The Book of Esther
- Publisher
- Talonbooks
- Initial publish date
- Apr 2012
- Category
- Gay & Lesbian
-
Paperback / softback
- ISBN
- 9780889226821
- Publish Date
- Apr 2012
- List Price
- $16.95
-
eBook
- ISBN
- 9780889227101
- Publish Date
- Apr 2012
- List Price
- $16.99
Classroom Resources
Where to buy it
Description
It is June 1981: the farm debt crisis. Pride Toronto’s first parade. Everything is changing, including fifteen-year-old Esther, who runs away to the city to escape the family farm. With the help of a brash young hustler and a gay activist who shelters street kids, she confronts her conservative Christian parents—farmers on the brink of financial ruin—and begins to find her way home. Acclaimed playwright Leanna Brodie excels with this heart-warming coming-of-age—and coming-out—drama.

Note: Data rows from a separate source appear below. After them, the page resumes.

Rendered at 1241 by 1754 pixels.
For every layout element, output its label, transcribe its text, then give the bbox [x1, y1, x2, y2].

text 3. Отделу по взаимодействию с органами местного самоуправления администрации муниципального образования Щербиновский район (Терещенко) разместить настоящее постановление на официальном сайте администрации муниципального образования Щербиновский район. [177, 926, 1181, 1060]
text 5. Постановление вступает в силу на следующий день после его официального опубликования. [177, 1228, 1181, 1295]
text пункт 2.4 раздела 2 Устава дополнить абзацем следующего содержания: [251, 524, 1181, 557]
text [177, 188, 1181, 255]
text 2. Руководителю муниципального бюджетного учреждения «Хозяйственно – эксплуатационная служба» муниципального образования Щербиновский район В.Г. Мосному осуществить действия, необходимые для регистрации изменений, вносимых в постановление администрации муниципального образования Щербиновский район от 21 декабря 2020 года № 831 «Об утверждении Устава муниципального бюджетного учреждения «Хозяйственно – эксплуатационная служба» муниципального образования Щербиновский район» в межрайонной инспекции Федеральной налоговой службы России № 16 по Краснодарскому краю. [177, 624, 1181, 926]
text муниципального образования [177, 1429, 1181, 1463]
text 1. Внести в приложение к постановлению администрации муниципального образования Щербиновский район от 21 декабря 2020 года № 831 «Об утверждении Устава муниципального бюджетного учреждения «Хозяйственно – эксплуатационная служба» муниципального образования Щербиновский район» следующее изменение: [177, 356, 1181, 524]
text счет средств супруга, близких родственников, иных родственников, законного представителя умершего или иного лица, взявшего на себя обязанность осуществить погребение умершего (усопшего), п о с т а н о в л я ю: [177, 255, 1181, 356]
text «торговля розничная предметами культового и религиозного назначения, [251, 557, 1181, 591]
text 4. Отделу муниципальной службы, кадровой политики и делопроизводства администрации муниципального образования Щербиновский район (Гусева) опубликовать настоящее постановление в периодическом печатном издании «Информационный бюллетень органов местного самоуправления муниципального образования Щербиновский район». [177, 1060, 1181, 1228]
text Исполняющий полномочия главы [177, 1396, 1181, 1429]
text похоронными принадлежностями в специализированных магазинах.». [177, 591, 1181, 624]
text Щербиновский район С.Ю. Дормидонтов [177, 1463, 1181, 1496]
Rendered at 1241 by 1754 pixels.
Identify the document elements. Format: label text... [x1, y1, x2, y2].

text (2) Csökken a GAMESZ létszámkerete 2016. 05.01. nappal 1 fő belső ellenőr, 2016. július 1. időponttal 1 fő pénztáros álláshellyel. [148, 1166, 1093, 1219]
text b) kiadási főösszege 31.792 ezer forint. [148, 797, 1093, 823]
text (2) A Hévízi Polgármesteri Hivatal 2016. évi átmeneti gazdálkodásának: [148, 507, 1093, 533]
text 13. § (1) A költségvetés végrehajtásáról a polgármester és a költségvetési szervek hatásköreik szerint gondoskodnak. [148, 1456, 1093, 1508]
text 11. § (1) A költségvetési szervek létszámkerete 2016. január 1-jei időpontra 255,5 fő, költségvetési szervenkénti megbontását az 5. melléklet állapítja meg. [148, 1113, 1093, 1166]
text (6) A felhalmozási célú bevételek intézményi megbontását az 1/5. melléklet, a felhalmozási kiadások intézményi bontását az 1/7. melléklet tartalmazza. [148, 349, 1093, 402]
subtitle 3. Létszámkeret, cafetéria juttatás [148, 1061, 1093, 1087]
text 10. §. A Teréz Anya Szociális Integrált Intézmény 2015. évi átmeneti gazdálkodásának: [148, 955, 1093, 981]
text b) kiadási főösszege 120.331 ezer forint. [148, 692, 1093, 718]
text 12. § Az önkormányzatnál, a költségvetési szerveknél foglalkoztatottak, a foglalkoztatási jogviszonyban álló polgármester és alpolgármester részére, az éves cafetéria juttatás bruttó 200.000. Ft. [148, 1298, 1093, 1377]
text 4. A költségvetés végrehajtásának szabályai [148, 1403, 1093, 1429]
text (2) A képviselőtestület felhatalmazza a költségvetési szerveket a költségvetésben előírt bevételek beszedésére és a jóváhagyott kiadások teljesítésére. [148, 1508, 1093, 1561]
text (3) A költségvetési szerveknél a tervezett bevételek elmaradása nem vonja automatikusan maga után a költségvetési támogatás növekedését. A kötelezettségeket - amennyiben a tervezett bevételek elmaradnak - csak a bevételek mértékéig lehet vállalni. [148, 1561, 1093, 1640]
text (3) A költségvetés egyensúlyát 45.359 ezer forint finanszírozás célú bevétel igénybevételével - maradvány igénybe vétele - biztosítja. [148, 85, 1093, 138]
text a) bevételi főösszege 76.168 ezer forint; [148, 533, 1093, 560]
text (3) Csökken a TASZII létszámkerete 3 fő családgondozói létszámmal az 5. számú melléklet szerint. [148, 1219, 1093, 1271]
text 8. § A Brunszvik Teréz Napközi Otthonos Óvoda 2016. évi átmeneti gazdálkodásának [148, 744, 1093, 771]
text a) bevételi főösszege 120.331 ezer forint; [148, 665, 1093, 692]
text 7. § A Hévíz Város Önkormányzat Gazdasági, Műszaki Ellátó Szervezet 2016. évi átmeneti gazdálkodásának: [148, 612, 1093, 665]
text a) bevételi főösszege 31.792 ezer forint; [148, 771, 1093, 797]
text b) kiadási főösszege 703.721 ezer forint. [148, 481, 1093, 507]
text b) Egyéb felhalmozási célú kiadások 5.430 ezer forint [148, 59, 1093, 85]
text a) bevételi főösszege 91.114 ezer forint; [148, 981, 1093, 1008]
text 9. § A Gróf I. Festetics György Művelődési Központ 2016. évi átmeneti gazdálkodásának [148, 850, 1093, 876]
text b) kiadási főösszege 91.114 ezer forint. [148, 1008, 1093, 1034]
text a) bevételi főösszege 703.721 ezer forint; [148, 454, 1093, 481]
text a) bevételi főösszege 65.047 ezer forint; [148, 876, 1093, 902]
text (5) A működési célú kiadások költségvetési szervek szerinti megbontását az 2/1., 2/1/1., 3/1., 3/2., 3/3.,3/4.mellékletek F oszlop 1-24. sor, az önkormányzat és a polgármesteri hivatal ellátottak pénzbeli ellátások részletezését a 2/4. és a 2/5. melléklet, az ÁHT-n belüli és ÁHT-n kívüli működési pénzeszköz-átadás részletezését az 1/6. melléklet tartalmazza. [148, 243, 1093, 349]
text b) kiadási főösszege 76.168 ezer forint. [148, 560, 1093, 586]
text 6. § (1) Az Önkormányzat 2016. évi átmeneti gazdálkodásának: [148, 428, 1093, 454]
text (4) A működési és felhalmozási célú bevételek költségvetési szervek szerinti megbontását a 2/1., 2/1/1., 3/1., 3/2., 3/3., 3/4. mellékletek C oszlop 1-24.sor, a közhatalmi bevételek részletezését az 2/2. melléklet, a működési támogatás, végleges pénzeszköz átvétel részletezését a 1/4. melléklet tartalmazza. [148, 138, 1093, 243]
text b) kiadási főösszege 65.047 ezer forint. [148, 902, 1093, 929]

Cast of two women and three men.
About the author
Leanna Brodie is an actor, writer and translator. Her plays (published by Talonbooks) include For Home and Country, The Vic and Schoolhouse, as well as CBC radio dramas Invisible City and Seeds of Our Destruction. She was the first Canadian invited to the ACT/Hedgebrook Women Playwrights’ Festival. She also translates Quebec drama into English—most recently, Louise Bombardier’s Ma mère chien and Hélène Ducharme’s Baobab. Her libretti were heard in Tapestry New Opera Works’ Opera to Go 2008; in David Ogborn’s acclaimed site-specific piece, Opera on the Rocks; and in Emergence, his song cycle featuring a singing robot. The Angle of Reflection, with New Zealand composer Anthony Young, was produced by the Auckland Philharmonia Orchestra. This season, The Book of Esther, a love story about urban queers and rural evangelicals, premieres at the Blyth Festival. Schoolhouse has been seen by over 20, 000 Canadians in multiple sold-out runs, and is slated for further productions in 2010.
Editorial Reviews
“For those who fear yet another gay diatribe wrapped in a religious title, Leanna Brodie's The Book of Esther is not that play. Set in both the urban and rural landscapes of the 1980s, the work stands in the ongoing Canadian tradition of drama with characters trying to forge their identities and, by extension, define the nation, as well. Whether or not one agrees with the opinions of the characters is beside the point. Brodie is exploring the possibility of a Canada where the embattled farmer, the gay urbanite, and runaway teen-agers can find themselves in this mosaic of ours, through mutual respect …”
— Dr. Lloyd Arnett
“There were audible gasps in the audience as the play’s teenage anti-hero, A.D., spouted off his anti-religious diatribes. Some of his dialogue was so politically incorrect that, if an adult had spoken the lines, it would border on hate-mongering. But that is the conflict situation that Leanna Brodie has set up in her play.”
— Globe & Mail
“Like The Vic, Leanna Brodie's play The Book of Esther is filled with tenderness, heart, and humour. It is also an eloquent plea for understanding. It posits that people who feel they are very much on the opposite ends of the belief spectrum can learn to understand human difference. Are her dreams possible to realize in reality? I'm not sure, but one must admire her skill as a writer, and her ambition as a dreamer.”
— Sky Gilbert
“The issue is simple—as black-and-white as a Holstein cow ... But, happily, The Book of Esther is more than a simple catalogue of controversial, or at least provocative, subjects. When the play opens, the forces that divide—ignorance, prejudice, intolerance, hypocrisy and arrogance—are given free rein. At play’s end, however, the forces that bind—understanding, compassion, tolerance, honesty and love—assert themselves.”